Quatre ans après la promulgation par Pékin de la loi sur la sécurité nationale, vecteur d'une très sévère répression du mouvement pro-démocratie à Hong Kong, le gouvernement hongkongais s'apprête à présenter son propre arsenal sécuritaire accompagné d'un énième tour de vis en matière de libertés publiques.

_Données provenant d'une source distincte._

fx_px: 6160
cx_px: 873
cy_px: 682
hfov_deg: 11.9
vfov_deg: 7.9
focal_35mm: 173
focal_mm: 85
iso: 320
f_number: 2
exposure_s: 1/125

C'est à cause de lui que tout a commencé. Le péché originel, c'est l'article 23, un texte célèbre et redouté, d'à peine quelques lignes, énoncé par la mini-Constitution de Hong Kong. Que dit-il ? Que les autorités hongkongaises devront édicter leurs propres lois afin de prévenir les actes de trahison, de sécession ou de subversion vis-à-vis de la Chine. Prévues noir sur blanc depuis le retrait britannique en 1997, ces dispositions n'ont jamais été appliquées, car chaque fois que le gouvernement a fait mine de s'y attaquer, il a fait face à une marée humaine. En 2003 par exemple, il y a 20 ans, 500 000 manifestants s'étaient déjà mobilisés pour défendre les libertés civiles.

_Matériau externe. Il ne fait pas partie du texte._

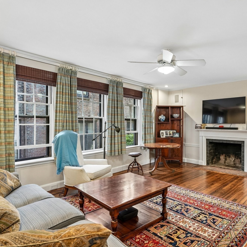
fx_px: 178
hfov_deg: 67.9
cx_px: 162
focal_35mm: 22
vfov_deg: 69.6
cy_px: 124
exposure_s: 1/5
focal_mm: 17
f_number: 8
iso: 400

Mais ça, c'était avant. Avant l'immense mouvement pro-démocratie de 2019 et 2020, avant les affrontements violents, avant que la police ne tire à balles réelles et qu'un fossé se creuse au sein même de la société hongkongaise entre opposants et partisans de Pékin. Or, cette image d'un territoire que la Chine considère comme le sien, théâtre de gigantesques rassemblements - on dit qu'un tiers de la population a manifesté le 16 juin 2019 - menés par une jeunesse en ébullition, Xi Jinping n'a pas supporté. C'est la goutte d'eau après un quart de siècle de troubles politiques, et dès juin 2020, le Comité permanent de l'Assemblée nationale populaire à Pékin promulgue une loi sur la sécurité nationale qui va museler le mouvement pro-démocratie.
Comme le relate à l'époque la correspondante de RFI et du journal Le Monde à Hong Kong, Florence de Changy, la répression est d'une férocité sans précédent : " arrestation tous azimuts, fermeture des journaux pro-démocratie, refonte du système électoral, mise en place d'une police politique, interdiction systématique de tout rassemblement, réécriture des programmes d'histoire, interdiction de certains livres, censure des films au cinéma, fichage des citoyens". En quelques semaines, Hong Kong change de visage, la peur s'installe et la Chine parvient à ses fins, mater enfin l'enfant rebelle.
Aujourd'hui, les Hongkongais s'interdisent de parler et peut-être même de penser, tant les risques sont importants. Mais de toute évidence, ça ne suffit pas à John Lee, le patron de Hong Kong, mis sur son trône par le Parti communiste chinois en 2022. Le gouvernement hongkongais qui dispose en théorie d'une marge d'autonomie, mais ne fait plus rien sans en référer à Pékin, a décidé d'appliquer l'article 23 et de créer de nouvelles infractions (trahison, insurrection, détournement de secrets d'Etat, espionnage, sabotage, ingérence étrangère) en plus des délits institués par la Chine depuis 2020. Comme toujours, les termes sont très vagues et sujets à toutes les interprétations, afin de permettre les coups de filet les plus larges possibles. Officiellement, on est encore dans la phase de consultation publique qui doit s'achever le 28 février 2024, mais l'administration hongkongaise ne cache pas que tout sera plié d'ici la fin de l'année 2024. Soit le dernier clou planté sur le cercueil d'un territoire terrorisé et considéré il y a encore quelques années comme exemplaire en matière de libertés civiles.